Today, A Coruña is an incredibly busy industrial hub, making it the richest city in the region. The harbor of A Coruña, known as El Puerto de Ocio, is bustling with commercial and private boats. La ciudad vieja (the old town) is picturesque and offers visitors much to take in in terms of history and architecture. The Paseo Marítimo, which stretches nine kilometers of seaside making it one of the longest seaside promenades in Europe, is well-worth a stroll on a sunny day.
While the city itself has plenty to keep visitors entertained, if you are interested in venturing out we recommend seeing the Family of Menhirs, a series of seven stone totems. Although reminiscent of a Celtic funeral ritual, this unique structure is actually the work of contemporary artist Manolo Paz who was particularly interested in paying homage to the region’s Celtic past. Galicia is sometimes referred to as the seventh Celtic nation and the music and traditions one can find in A Coruña certainly support that. For fans of nature and hiking, Monte Fraga de Cerquieros is recommended as well.
Transport options to arrive: Plane, Train, Bus or Car
While trains and buses exist, they are not the best value in terms of time-to-cost ratio. Unfortunately, this region of Spain is a bit less well-connected than others and so public transportation options are not always ideal. However, don’t let that deter you! The entire area and particularly the city of A Coruña are well-worth a visit. Driving is our personal recommendation for the sake of mobility and freedom. Check out our articles on car rentals and car-sharing through Bla Bla Car.

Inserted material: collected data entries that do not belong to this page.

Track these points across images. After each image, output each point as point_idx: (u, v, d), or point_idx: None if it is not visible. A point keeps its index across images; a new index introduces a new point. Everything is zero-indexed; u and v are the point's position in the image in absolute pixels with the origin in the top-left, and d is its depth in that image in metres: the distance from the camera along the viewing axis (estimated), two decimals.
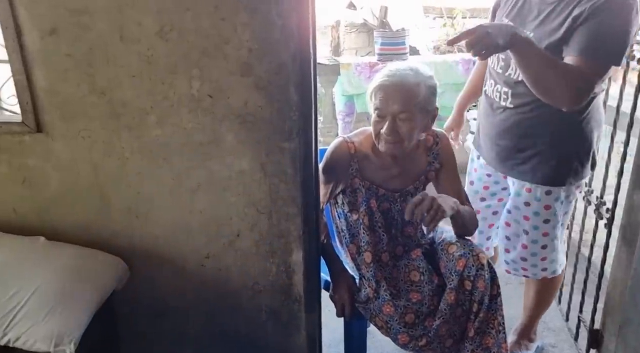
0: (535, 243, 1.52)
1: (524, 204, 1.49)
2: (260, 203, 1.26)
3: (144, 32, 1.10)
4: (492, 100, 1.50)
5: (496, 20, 1.50)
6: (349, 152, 1.39)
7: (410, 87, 1.29)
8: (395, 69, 1.33)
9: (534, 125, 1.41)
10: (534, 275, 1.59)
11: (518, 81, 1.39)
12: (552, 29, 1.30)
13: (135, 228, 1.28)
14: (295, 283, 1.35)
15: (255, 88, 1.15)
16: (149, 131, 1.18)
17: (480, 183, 1.66)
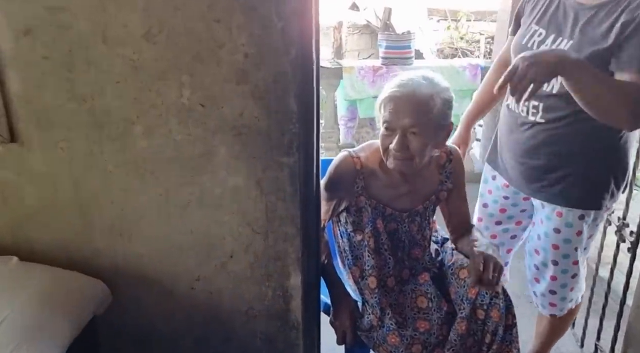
0: (565, 273, 1.40)
1: (553, 231, 1.37)
2: (256, 223, 1.15)
3: (129, 34, 1.00)
4: (518, 115, 1.36)
5: (522, 28, 1.37)
6: (354, 168, 1.28)
7: (423, 99, 1.18)
8: (408, 78, 1.21)
9: (568, 142, 1.28)
10: (561, 311, 1.47)
11: (551, 94, 1.26)
12: (595, 37, 1.18)
13: (119, 248, 1.17)
14: (293, 308, 1.24)
15: (252, 97, 1.05)
16: (134, 143, 1.08)
17: (496, 206, 1.54)
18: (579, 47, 1.20)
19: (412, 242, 1.34)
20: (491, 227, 1.58)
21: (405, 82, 1.20)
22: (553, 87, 1.25)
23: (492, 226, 1.58)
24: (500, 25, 3.13)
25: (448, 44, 7.50)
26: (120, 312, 1.20)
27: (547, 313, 1.50)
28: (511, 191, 1.48)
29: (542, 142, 1.31)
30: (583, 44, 1.20)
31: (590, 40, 1.19)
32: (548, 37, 1.27)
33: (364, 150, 1.32)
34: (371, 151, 1.30)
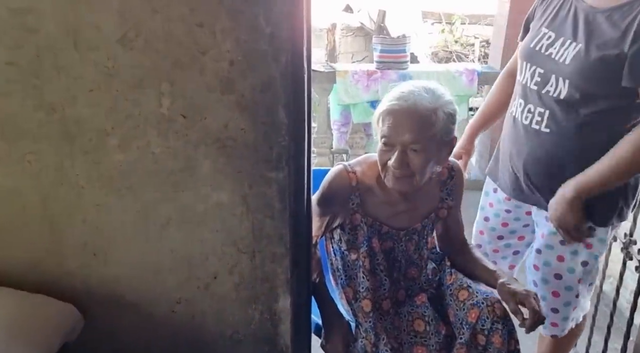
0: (569, 290, 1.33)
1: (560, 243, 1.29)
2: (242, 242, 1.07)
3: (103, 38, 0.91)
4: (522, 124, 1.29)
5: (531, 32, 1.30)
6: (349, 184, 1.20)
7: (425, 114, 1.10)
8: (408, 90, 1.12)
9: (576, 153, 1.20)
10: (562, 331, 1.40)
11: (560, 100, 1.19)
12: (606, 41, 1.11)
13: (93, 269, 1.08)
14: (282, 333, 1.16)
15: (238, 107, 0.97)
16: (109, 156, 0.99)
17: (498, 220, 1.47)
18: (587, 50, 1.14)
19: (409, 261, 1.26)
20: (493, 242, 1.51)
21: (406, 94, 1.11)
22: (560, 91, 1.18)
23: (494, 240, 1.51)
24: (496, 29, 3.07)
25: (442, 48, 7.47)
26: (94, 339, 1.11)
27: (548, 333, 1.44)
28: (513, 204, 1.41)
29: (548, 153, 1.24)
30: (591, 48, 1.14)
31: (601, 45, 1.12)
32: (557, 40, 1.21)
33: (361, 164, 1.23)
34: (368, 165, 1.22)
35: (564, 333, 1.41)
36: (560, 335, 1.42)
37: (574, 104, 1.17)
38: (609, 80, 1.12)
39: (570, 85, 1.16)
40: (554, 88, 1.19)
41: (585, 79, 1.14)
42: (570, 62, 1.16)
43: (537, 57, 1.24)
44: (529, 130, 1.27)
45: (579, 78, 1.15)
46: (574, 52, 1.16)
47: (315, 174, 1.29)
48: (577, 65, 1.15)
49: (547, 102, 1.22)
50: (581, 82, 1.15)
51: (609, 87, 1.13)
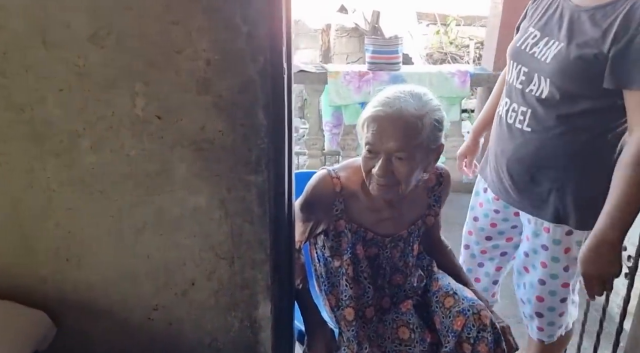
0: (553, 295, 1.31)
1: (541, 248, 1.28)
2: (220, 247, 1.04)
3: (73, 36, 0.88)
4: (506, 123, 1.27)
5: (521, 32, 1.28)
6: (333, 190, 1.16)
7: (411, 121, 1.05)
8: (394, 96, 1.08)
9: (557, 154, 1.18)
10: (550, 338, 1.38)
11: (542, 99, 1.17)
12: (587, 41, 1.09)
13: (66, 275, 1.05)
14: (262, 340, 1.12)
15: (215, 109, 0.93)
16: (81, 158, 0.96)
17: (487, 220, 1.44)
18: (567, 49, 1.12)
19: (394, 268, 1.23)
20: (481, 242, 1.49)
21: (391, 100, 1.07)
22: (542, 90, 1.17)
23: (482, 241, 1.48)
24: (489, 30, 3.05)
25: (437, 49, 7.45)
26: (67, 347, 1.08)
27: (535, 337, 1.42)
28: (501, 205, 1.39)
29: (530, 153, 1.22)
30: (571, 47, 1.12)
31: (581, 44, 1.11)
32: (542, 39, 1.19)
33: (345, 169, 1.19)
34: (353, 170, 1.17)
35: (552, 339, 1.39)
36: (547, 341, 1.40)
37: (555, 103, 1.15)
38: (588, 80, 1.10)
39: (551, 84, 1.15)
40: (537, 87, 1.18)
41: (565, 78, 1.12)
42: (550, 60, 1.14)
43: (522, 56, 1.22)
44: (512, 129, 1.25)
45: (558, 77, 1.13)
46: (555, 51, 1.14)
47: (298, 177, 1.26)
48: (557, 63, 1.13)
49: (530, 101, 1.20)
50: (560, 81, 1.13)
51: (588, 86, 1.11)
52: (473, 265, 1.53)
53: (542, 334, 1.39)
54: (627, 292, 1.28)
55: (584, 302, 1.54)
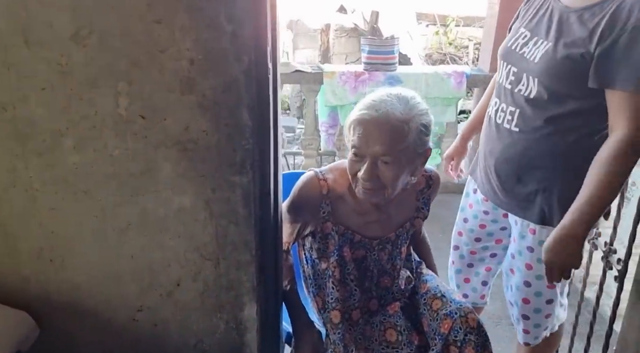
0: (538, 296, 1.30)
1: (527, 249, 1.27)
2: (205, 248, 1.03)
3: (55, 35, 0.87)
4: (494, 123, 1.27)
5: (512, 33, 1.28)
6: (320, 192, 1.14)
7: (397, 126, 1.04)
8: (381, 99, 1.07)
9: (544, 155, 1.18)
10: (535, 339, 1.37)
11: (530, 99, 1.16)
12: (574, 40, 1.09)
13: (50, 275, 1.04)
14: (248, 342, 1.12)
15: (199, 108, 0.93)
16: (64, 158, 0.95)
17: (476, 222, 1.44)
18: (555, 49, 1.12)
19: (381, 270, 1.22)
20: (471, 244, 1.48)
21: (377, 103, 1.06)
22: (531, 90, 1.16)
23: (471, 242, 1.48)
24: (486, 31, 3.05)
25: (437, 49, 7.44)
26: (51, 348, 1.07)
27: (521, 340, 1.41)
28: (491, 206, 1.38)
29: (517, 153, 1.22)
30: (559, 47, 1.12)
31: (569, 43, 1.10)
32: (531, 39, 1.19)
33: (332, 171, 1.18)
34: (340, 173, 1.16)
35: (537, 341, 1.38)
36: (533, 343, 1.38)
37: (543, 103, 1.14)
38: (575, 80, 1.10)
39: (539, 83, 1.14)
40: (525, 87, 1.17)
41: (552, 78, 1.12)
42: (538, 60, 1.14)
43: (512, 56, 1.22)
44: (500, 130, 1.25)
45: (546, 76, 1.13)
46: (543, 51, 1.14)
47: (287, 177, 1.25)
48: (545, 63, 1.13)
49: (518, 101, 1.19)
50: (548, 81, 1.13)
51: (575, 86, 1.10)
52: (462, 266, 1.52)
53: (528, 337, 1.38)
54: (617, 295, 1.27)
55: (576, 304, 1.54)
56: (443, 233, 1.99)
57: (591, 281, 1.50)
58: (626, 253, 1.24)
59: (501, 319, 2.01)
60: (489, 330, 1.94)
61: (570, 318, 1.47)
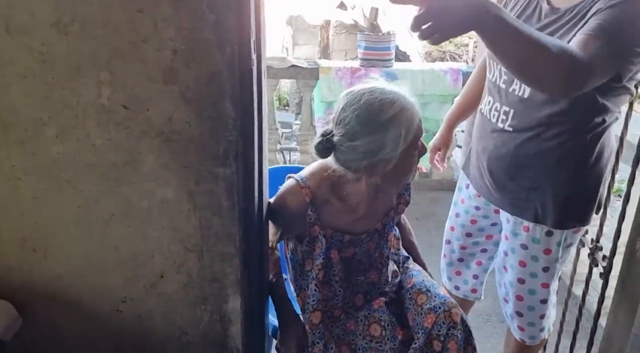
0: (532, 294, 1.30)
1: (520, 247, 1.27)
2: (189, 240, 1.03)
3: (37, 23, 0.86)
4: (488, 121, 1.26)
5: None
6: (304, 201, 1.12)
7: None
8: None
9: (537, 154, 1.17)
10: (531, 339, 1.37)
11: (524, 99, 1.15)
12: (561, 39, 1.07)
13: (33, 265, 1.04)
14: (232, 335, 1.11)
15: (182, 99, 0.92)
16: (47, 147, 0.94)
17: (467, 217, 1.43)
18: None
19: (370, 261, 1.22)
20: (462, 238, 1.48)
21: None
22: (524, 90, 1.15)
23: (462, 237, 1.48)
24: None
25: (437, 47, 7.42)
26: (33, 338, 1.07)
27: (518, 337, 1.41)
28: (482, 201, 1.38)
29: (510, 152, 1.21)
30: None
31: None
32: None
33: (314, 176, 1.14)
34: (322, 176, 1.13)
35: (534, 341, 1.37)
36: (529, 342, 1.38)
37: (537, 103, 1.13)
38: None
39: None
40: (519, 86, 1.17)
41: None
42: None
43: None
44: (494, 128, 1.24)
45: None
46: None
47: (270, 173, 1.24)
48: None
49: (513, 100, 1.19)
50: None
51: None
52: (454, 259, 1.52)
53: (524, 334, 1.38)
54: (602, 292, 1.27)
55: (563, 301, 1.54)
56: (437, 230, 1.98)
57: (579, 279, 1.50)
58: (611, 250, 1.24)
59: (491, 316, 2.01)
60: (479, 326, 1.96)
61: (557, 314, 1.47)
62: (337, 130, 1.04)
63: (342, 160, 1.05)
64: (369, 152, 1.01)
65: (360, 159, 1.02)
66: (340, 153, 1.04)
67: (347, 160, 1.04)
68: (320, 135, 1.07)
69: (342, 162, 1.05)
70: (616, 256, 1.26)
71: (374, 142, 1.00)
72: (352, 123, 1.01)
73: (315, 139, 1.08)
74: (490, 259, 1.50)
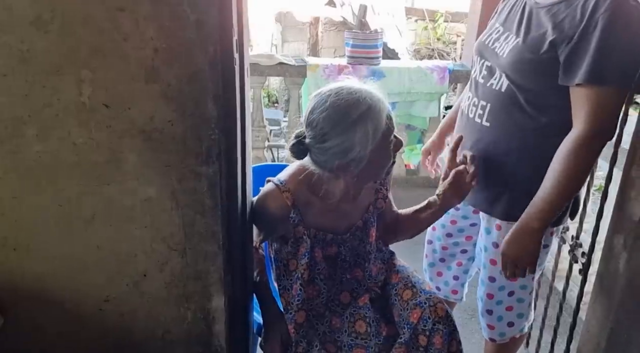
0: (501, 290, 1.31)
1: (492, 245, 1.28)
2: (172, 239, 1.03)
3: (15, 20, 0.85)
4: (467, 117, 1.27)
5: (488, 28, 1.28)
6: (286, 205, 1.12)
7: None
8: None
9: (511, 150, 1.18)
10: (501, 336, 1.38)
11: (500, 93, 1.17)
12: (540, 37, 1.09)
13: (14, 264, 1.03)
14: (216, 333, 1.12)
15: (164, 98, 0.92)
16: (27, 146, 0.94)
17: (448, 217, 1.44)
18: (522, 44, 1.12)
19: (354, 259, 1.22)
20: (443, 239, 1.50)
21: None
22: (502, 85, 1.17)
23: (443, 238, 1.49)
24: (469, 27, 3.06)
25: (425, 45, 7.45)
26: (15, 338, 1.06)
27: (486, 336, 1.42)
28: None
29: (487, 147, 1.22)
30: (526, 42, 1.12)
31: (535, 39, 1.10)
32: (503, 34, 1.20)
33: (293, 178, 1.14)
34: (300, 178, 1.13)
35: (503, 338, 1.39)
36: (499, 340, 1.39)
37: (514, 98, 1.15)
38: (541, 76, 1.10)
39: (507, 78, 1.15)
40: (497, 81, 1.18)
41: (518, 73, 1.13)
42: (507, 55, 1.14)
43: (485, 51, 1.23)
44: (472, 124, 1.25)
45: (512, 71, 1.14)
46: (511, 46, 1.14)
47: (254, 171, 1.24)
48: (511, 58, 1.13)
49: (490, 95, 1.20)
50: (515, 76, 1.14)
51: (544, 82, 1.11)
52: (435, 260, 1.54)
53: (493, 333, 1.39)
54: (581, 287, 1.30)
55: (545, 297, 1.56)
56: None
57: (560, 275, 1.53)
58: (590, 247, 1.26)
59: (475, 312, 2.02)
60: (464, 322, 1.98)
61: (540, 310, 1.49)
62: (308, 133, 1.05)
63: (316, 161, 1.06)
64: (339, 153, 1.02)
65: (331, 160, 1.03)
66: (314, 154, 1.05)
67: (320, 161, 1.05)
68: (294, 137, 1.08)
69: (316, 162, 1.06)
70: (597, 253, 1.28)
71: (343, 144, 1.01)
72: (320, 125, 1.02)
73: (289, 141, 1.09)
74: (470, 260, 1.51)
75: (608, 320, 1.17)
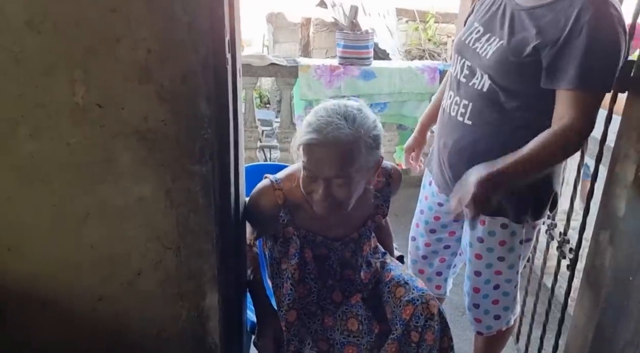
0: (487, 283, 1.34)
1: (477, 240, 1.31)
2: (166, 238, 1.04)
3: (8, 21, 0.86)
4: (449, 116, 1.29)
5: (467, 26, 1.29)
6: (276, 203, 1.13)
7: (346, 149, 1.01)
8: (327, 121, 1.01)
9: (494, 148, 1.19)
10: (488, 329, 1.40)
11: (483, 93, 1.19)
12: (524, 40, 1.11)
13: (8, 265, 1.03)
14: (210, 330, 1.13)
15: (157, 98, 0.93)
16: (20, 146, 0.94)
17: (431, 213, 1.47)
18: (506, 46, 1.14)
19: (344, 265, 1.24)
20: (426, 235, 1.51)
21: (324, 126, 1.01)
22: (484, 85, 1.19)
23: (426, 234, 1.51)
24: (458, 27, 3.09)
25: (416, 45, 7.50)
26: (9, 338, 1.06)
27: (474, 330, 1.44)
28: (444, 197, 1.41)
29: (467, 146, 1.24)
30: (510, 44, 1.14)
31: (519, 41, 1.12)
32: (484, 35, 1.21)
33: (289, 179, 1.14)
34: (296, 181, 1.12)
35: (490, 331, 1.41)
36: (486, 333, 1.42)
37: (495, 98, 1.17)
38: (525, 77, 1.12)
39: (490, 79, 1.17)
40: (479, 81, 1.20)
41: (502, 74, 1.15)
42: (490, 56, 1.16)
43: (465, 50, 1.24)
44: (454, 122, 1.27)
45: (496, 73, 1.16)
46: (495, 48, 1.16)
47: (247, 171, 1.25)
48: (496, 60, 1.15)
49: (472, 94, 1.22)
50: (498, 77, 1.16)
51: (526, 84, 1.13)
52: (417, 257, 1.56)
53: (481, 326, 1.41)
54: (569, 283, 1.32)
55: (534, 293, 1.59)
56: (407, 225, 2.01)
57: (549, 271, 1.55)
58: (577, 243, 1.29)
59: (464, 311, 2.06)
60: (456, 319, 2.01)
61: (529, 306, 1.52)
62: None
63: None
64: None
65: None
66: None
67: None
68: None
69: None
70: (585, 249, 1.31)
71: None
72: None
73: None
74: (453, 255, 1.53)
75: (595, 314, 1.20)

Recommended time of year to visit and length of visit: This beautiful port city benefits from mild temperatures year-round, which means that the winter months are not nearly as chilly as those in neighboring areas but the summers are not particularly hot either. That being said, we recommend visiting in summer for the most predictable and enjoyable weather and allowing at least 2-4 days to tour the area.
Fun Fact: A Coruña is the official name of this port city in gallego (the language spoken by Galicians) whereas La Coruña is the official name in castellaño (Spanish). Still, you will hear some locals refer to it simply as Coruña―perhaps in order to avoid choosing among their two official languages in this instance. During our stay in A Coruña, we did not have any difficulty finding gallegos (that is, Galician people) who were able and willing to speak Spanish with us. However, we did notice that most gallegos opted to speak their local language among themselves so don’t be surprised if you’re greeted with a few expressions you’re unfamiliar with. As soon as you respond in Spanish (or, imaginably, English) they will seamlessly switch for you.
Top three must-sees:
1. Torre de Hércules (Tower of Hercules): At 1900+ years old, this is the oldest functioning Roman lighthouse in the world. Climb up and discover great views of the city. There is also a beautiful mosaic compass rose dedicated to the Celtic people at the foot of the famous structure. FREE entrance on Mondays.
2. Puerto de Ocio (Harbor of A Coruña): Take a stroll past the many picturesque sailboats and other recreational ships and up towards the Castillo de San Antón. As you do, you’ll notice Galicia’s signature white wood-enclosed balconies of the buildings across from the port. These kinds of balconies are known locally as galerias and are the result of particular difficult weather and high winds in the area.
3. María Pita: The city’s main square (called ‘Plaza Mayor‘ in most other cities), the Galicians choose to refer to this square by the name of the famous defender of Spain, María Pita, who stood up to the English invaders in 1589.
One thing to eat: Navajas (Razor Clams)
These shellfish are called “navajas” due to their unique shape that is equated to pocketknives. As someone who doesn’t typically order seafood, Dani was a bit mortified when the dish arrived, looking slimy and raw but she can confirm that the clams ARE grilled and actually have a taste much more similar to steak than most shellfish she’s tried. It’s definitely a unique experience that we highly recommend whether you’re a seasoned seafood lover or rather apprehensive. ¡Atrévate! Dare to try them!